Now coming to a regular hexagon, not only the angles are each 120degree but the figure has absolute symmetry hence both these statements are required and are enough to say that the figure would a regular hexagon and then only we can get equilateral trianlgles.
dumbJoe Says
point taken, but who do you disagree with ?

I disagree that the answer is (C). The answer is (A).

i hope the explanation resolves your contention

point taken, but who do you disagree with ?
i am sorry for not giving a proper explanation.....


I actually started the post saying that I disagree with you but then I re-read the post and have now understood the point. :-P Hmm... This is indeed a good question. Lots of points to think. For those who havent been reading this from start, let me put it all together.

Question:
Three segments are drawn from opposite corners of a hexagon to form six triangles.These segments all bisect each other at point A. Are all of the triangles equilateral?
1. all six sides of hexagon are the same length
2. the three segments drawn between the opposite corners are equal length.

Analysis:
Definition of a hexagon: A polygon with six sides. The point here to note is that even a polygon with unequal sides is called a hexagon.

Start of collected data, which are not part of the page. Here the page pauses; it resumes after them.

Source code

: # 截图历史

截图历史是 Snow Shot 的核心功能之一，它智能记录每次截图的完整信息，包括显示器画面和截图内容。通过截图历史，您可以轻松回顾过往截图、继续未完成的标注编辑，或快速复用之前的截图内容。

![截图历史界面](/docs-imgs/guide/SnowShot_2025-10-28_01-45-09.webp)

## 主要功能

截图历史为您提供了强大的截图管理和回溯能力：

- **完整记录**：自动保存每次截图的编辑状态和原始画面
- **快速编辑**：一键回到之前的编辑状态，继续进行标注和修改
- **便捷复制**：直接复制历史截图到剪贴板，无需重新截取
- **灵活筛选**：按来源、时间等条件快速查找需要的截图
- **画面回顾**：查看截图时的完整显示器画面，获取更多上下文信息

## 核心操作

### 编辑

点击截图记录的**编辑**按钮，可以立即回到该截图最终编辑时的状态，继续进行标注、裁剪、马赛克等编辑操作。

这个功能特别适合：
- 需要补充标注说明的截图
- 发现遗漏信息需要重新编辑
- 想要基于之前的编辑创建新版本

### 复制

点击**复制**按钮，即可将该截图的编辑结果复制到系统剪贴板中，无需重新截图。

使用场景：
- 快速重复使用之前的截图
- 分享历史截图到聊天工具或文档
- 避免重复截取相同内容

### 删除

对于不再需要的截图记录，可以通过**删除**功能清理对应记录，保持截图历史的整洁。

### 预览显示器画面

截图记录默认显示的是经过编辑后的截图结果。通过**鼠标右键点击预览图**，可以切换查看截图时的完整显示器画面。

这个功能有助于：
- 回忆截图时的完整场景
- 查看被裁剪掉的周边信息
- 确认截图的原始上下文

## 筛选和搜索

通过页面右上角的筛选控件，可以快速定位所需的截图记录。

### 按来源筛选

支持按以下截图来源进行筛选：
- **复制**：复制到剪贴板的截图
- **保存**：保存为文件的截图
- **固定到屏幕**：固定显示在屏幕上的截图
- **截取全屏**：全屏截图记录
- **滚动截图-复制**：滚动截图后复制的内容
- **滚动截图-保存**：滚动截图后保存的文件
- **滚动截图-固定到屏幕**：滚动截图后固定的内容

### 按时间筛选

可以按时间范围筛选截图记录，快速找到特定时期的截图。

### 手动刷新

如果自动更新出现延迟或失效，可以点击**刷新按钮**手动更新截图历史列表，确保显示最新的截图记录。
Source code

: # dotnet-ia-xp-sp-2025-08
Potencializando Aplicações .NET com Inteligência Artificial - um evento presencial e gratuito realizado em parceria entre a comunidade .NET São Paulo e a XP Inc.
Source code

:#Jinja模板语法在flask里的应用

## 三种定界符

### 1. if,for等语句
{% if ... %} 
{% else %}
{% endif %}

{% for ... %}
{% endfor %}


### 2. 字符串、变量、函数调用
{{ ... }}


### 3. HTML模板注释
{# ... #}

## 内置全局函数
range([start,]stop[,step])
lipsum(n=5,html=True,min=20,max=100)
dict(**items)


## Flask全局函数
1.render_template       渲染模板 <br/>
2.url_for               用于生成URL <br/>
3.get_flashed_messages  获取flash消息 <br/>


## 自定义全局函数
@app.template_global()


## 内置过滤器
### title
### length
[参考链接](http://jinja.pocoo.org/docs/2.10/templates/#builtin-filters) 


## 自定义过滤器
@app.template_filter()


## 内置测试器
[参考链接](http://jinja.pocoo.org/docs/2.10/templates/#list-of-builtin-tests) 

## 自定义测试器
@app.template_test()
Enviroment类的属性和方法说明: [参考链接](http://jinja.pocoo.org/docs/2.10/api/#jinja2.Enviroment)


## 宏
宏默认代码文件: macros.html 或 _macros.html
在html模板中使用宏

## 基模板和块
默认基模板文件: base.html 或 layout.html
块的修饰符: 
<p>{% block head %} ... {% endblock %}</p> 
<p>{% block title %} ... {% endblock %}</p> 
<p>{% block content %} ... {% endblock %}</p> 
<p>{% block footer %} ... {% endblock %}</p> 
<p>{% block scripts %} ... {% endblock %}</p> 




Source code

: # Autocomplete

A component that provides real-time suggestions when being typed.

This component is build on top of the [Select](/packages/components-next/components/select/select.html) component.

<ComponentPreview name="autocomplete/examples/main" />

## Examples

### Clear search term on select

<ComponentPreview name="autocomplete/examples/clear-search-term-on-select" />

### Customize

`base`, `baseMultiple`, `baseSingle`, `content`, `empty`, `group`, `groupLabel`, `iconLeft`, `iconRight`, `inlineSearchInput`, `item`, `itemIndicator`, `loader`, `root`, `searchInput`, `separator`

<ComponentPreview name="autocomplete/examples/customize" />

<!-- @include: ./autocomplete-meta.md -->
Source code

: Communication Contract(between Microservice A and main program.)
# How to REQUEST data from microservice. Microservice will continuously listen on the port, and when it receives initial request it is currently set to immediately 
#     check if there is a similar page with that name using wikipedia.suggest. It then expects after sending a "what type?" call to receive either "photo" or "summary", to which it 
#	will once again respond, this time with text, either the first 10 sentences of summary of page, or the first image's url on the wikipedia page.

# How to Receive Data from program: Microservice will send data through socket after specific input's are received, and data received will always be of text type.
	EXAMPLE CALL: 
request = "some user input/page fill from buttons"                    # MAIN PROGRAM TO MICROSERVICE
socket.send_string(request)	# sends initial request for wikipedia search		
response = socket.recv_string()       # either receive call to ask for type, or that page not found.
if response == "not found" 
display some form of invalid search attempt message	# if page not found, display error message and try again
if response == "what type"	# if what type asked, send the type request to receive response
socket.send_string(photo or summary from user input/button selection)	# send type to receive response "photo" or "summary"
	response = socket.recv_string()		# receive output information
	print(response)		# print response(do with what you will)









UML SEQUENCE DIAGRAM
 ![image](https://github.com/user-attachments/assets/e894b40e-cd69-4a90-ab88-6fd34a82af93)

Hence (2) alone is definitely not enough to answer the question as we can draw a hexagon with unequal sides which satisfies statement (2). But in this case, the triangles formed will be isoceles and not equilateral.

Now coming to (1). Statement (1) implies that the hexagon has equal sides. However, having equal sides does not necessarily imply that the hexagon is a regular hexagon. We can very well draw a stretched hexagon having equal sides. In this case, the triangles will be scalane. Hence (1) alone is also not enough.

Putting the two together gives us a figure which has to be a regular hexagon, in which case the triangles will be equilateral. Hence answer is (C).